Could you tell us more about your current studies?

There are various BRIM studies so one is BRIM3 and in two months from now we will learn more about the four year survival of BRIM3. It was a trial which was bringing vemurafenib to the market so it was a comparison of vemurafenib and DTIC, so conventional chemotherapy, and we have presented a pooled analysis of various BRIM studies here. We conducted a pooled analysis of predictive factors for response and for long-term survival of either BRIM3, which is vemurafenib compared to DTIC, BRIM7 which is cobimetinib and vemurafenib, and coBRIM which was a clinical trial bringing the combination to the market. This was comparing cobimetinib/vemurafenib to vemurafenib alone. So it was setting a new standard of care and the new standard of care is a combination of BRAF and MEK inhibition. This study showed that there is very good long-term survival, particularly in those patients who have low LDH levels when we initiate the treatment. So the simple blood marker of LDH is making a difference in the prognosis of the patient but also it’s a predictive factor for response. The patients have better responses and long-term survival once they have low LDH.

Could you tell us about the checkpoint and KEYNOTE trial?

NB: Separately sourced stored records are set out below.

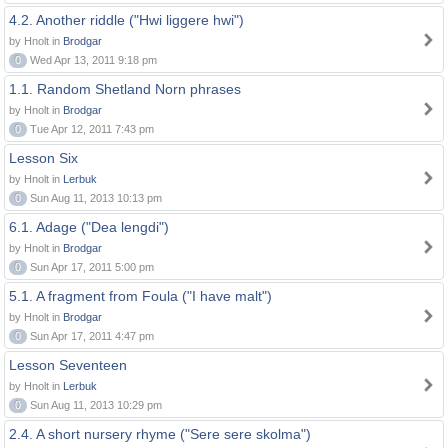
4.2. Another riddle ("Hwi liggere hwi")
by Hnolt in
Brodgar
0
Wed Apr 13, 2011 9:18 pm
1.1. Random Shetland Norn phrases
by Hnolt in
Brodgar
0
Tue Apr 12, 2011 7:43 pm
Lesson Six
by Hnolt in
Lerbuk
0
Sun Aug 11, 2013 10:13 pm
6.1. Adage ("Dea lengdi")
by Hnolt in
Brodgar
0
Sun Apr 17, 2011 5:00 pm
5.1. A fragment from Foula ("I have malt")
by Hnolt in
Brodgar
0
Sun Apr 17, 2011 4:47 pm
Lesson Seventeen
by Hnolt in
Lerbuk
0
Sun Aug 11, 2013 10:29 pm
2.4. A short nursery rhyme ("Sere sere skolma")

The checkpoint, it’s called CheckMate trial, and KEYNOTE, it’s more or less a clinical trial on the PD-1 antibodies. We have no new data here but two months ago at the ASCO meeting in Chicago there were releases of long-term survival and there is surprisingly long survival after four years. We have data already for nivolumab after five years in the range of 32-33% of patients surviving five years which is an outstandingly good result. Don’t forget six years ago we had a long term survival of five years in 5% of the patients so we have an enormous increase in overall long-term survival and this is something really making a difference. So the PD-1 antibodies are making a difference but, as I pointed out, PD-1 plus ipilimumab could make another difference but there is no long-term survival data available. We need to wait for overall survival.

Who pays for all of this?

That’s a very good question and there was a presentation at ASCO in the Health and Economy session. I can tell you in Germany we have a very good situation – once a drug is approved on the European level it’s immediately paid by the health insurance companies for everyone. So it’s very fortunate. Then within the next twelve months the companies need to demonstrate the superiority of the new drug compared to the old standard of care. Once they demonstrate a high difference, big difference, the magnitude of benefit is exciting, they get a good price; if it is less good they receive a lower price. That is a very fortunate situation but the dilemma in Europe is in very many countries the drugs are approved but they cannot be used, they are simply not paid. It’s a long time in other countries before the drug is paid, if it is paid at all, and then we have countries, particularly in Eastern Europe, where none of the new agents is available, they are approved but nobody can afford it because the patients need to pay it out of the pocket. This is a dilemma and here was a presentation, and at ESMO in six weeks from now is another presentation, of our organisation who is running this congress, the EADO, and this is a study conducted by Lydia Sekulovic from Belgrade. She pointed out that 5,000 patients in Europe with metastatic melanoma are not receiving the new agents because they cannot pay for it. I think this is a dilemma and we need to work on it.